◆ REQUEST ◆
Can you copy out, word for word, the text read from each of the records below, leaving out the pictures?

[RECORDS SHOWN — start]

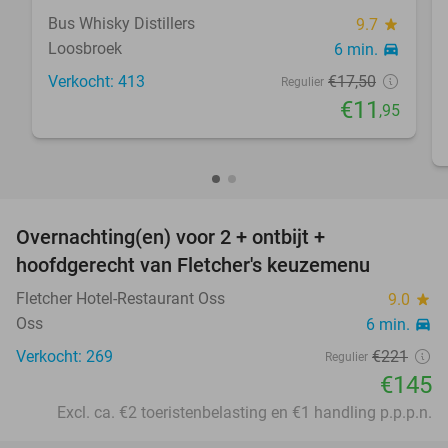
Bus Whisky Distillers
9.7
star
Loosbroek
6 min.
directions_car
Verkocht: 413
€17
,50
Regulier
€11
,95
favorite_border
Overnachting(en) voor 2 + ontbijt +
34%
hoofdgerecht van Fletcher's keuzemenu
Fletcher Hotel-Restaurant Oss
9.0
star
Oss
6 min.
directions_car
Verkocht: 269
€221
Regulier
€145
Excl. ca. €2 toeristenbelasting en €1 handling p.p.p.n.
favorite_border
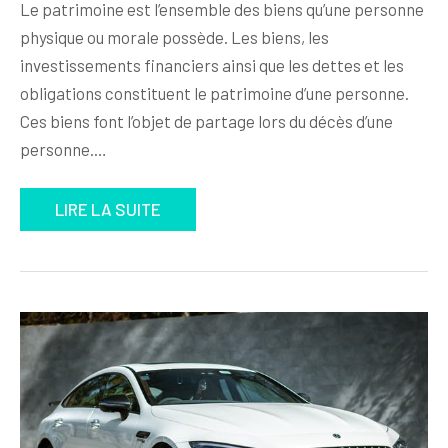
Le patrimoine est l’ensemble des biens qu’une personne
physique ou morale possède. Les biens, les
investissements financiers ainsi que les dettes et les
obligations constituent le patrimoine d’une personne.
Ces biens font l’objet de partage lors du décès d’une
personne.…
LIRE LA SUITE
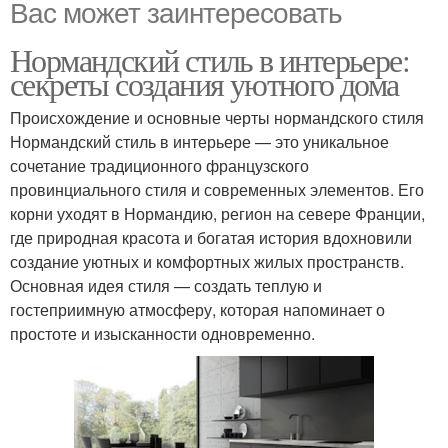
Вас может заинтересовать
Нормандский стиль в интерьере:
секреты создания уютного дома
Происхождение и основные черты нормандского стиля
Нормандский стиль в интерьере — это уникальное
сочетание традиционного французского
провинциального стиля и современных элементов. Его
корни уходят в Нормандию, регион на севере Франции,
где природная красота и богатая история вдохновили
создание уютных и комфортных жилых пространств.
Основная идея стиля — создать теплую и
гостеприимную атмосферу, которая напоминает о
простоте и изысканности одновременно.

[RECORDS SHOWN — finish]

◆ TASK RESPONSE ◆
Bus Whisky Distillers
9.7
star
Loosbroek
6 min.
directions_car
Verkocht: 413
€17
,50
Regulier
€11
,95
favorite_border
Overnachting(en) voor 2 + ontbijt +
34%
hoofdgerecht van Fletcher's keuzemenu
Fletcher Hotel-Restaurant Oss
9.0
star
Oss
6 min.
directions_car
Verkocht: 269
€221
Regulier
€145
Excl. ca. €2 toeristenbelasting en €1 handling p.p.p.n.
favorite_border
Le patrimoine est l’ensemble des biens qu’une personne
physique ou morale possède. Les biens, les
investissements financiers ainsi que les dettes et les
obligations constituent le patrimoine d’une personne.
Ces biens font l’objet de partage lors du décès d’une
personne.…
LIRE LA SUITE
Вас может заинтересовать
Нормандский стиль в интерьере:
секреты создания уютного дома
Происхождение и основные черты нормандского стиля
Нормандский стиль в интерьере — это уникальное
сочетание традиционного французского
провинциального стиля и современных элементов. Его
корни уходят в Нормандию, регион на севере Франции,
где природная красота и богатая история вдохновили
создание уютных и комфортных жилых пространств.
Основная идея стиля — создать теплую и
гостеприимную атмосферу, которая напоминает о
простоте и изысканности одновременно.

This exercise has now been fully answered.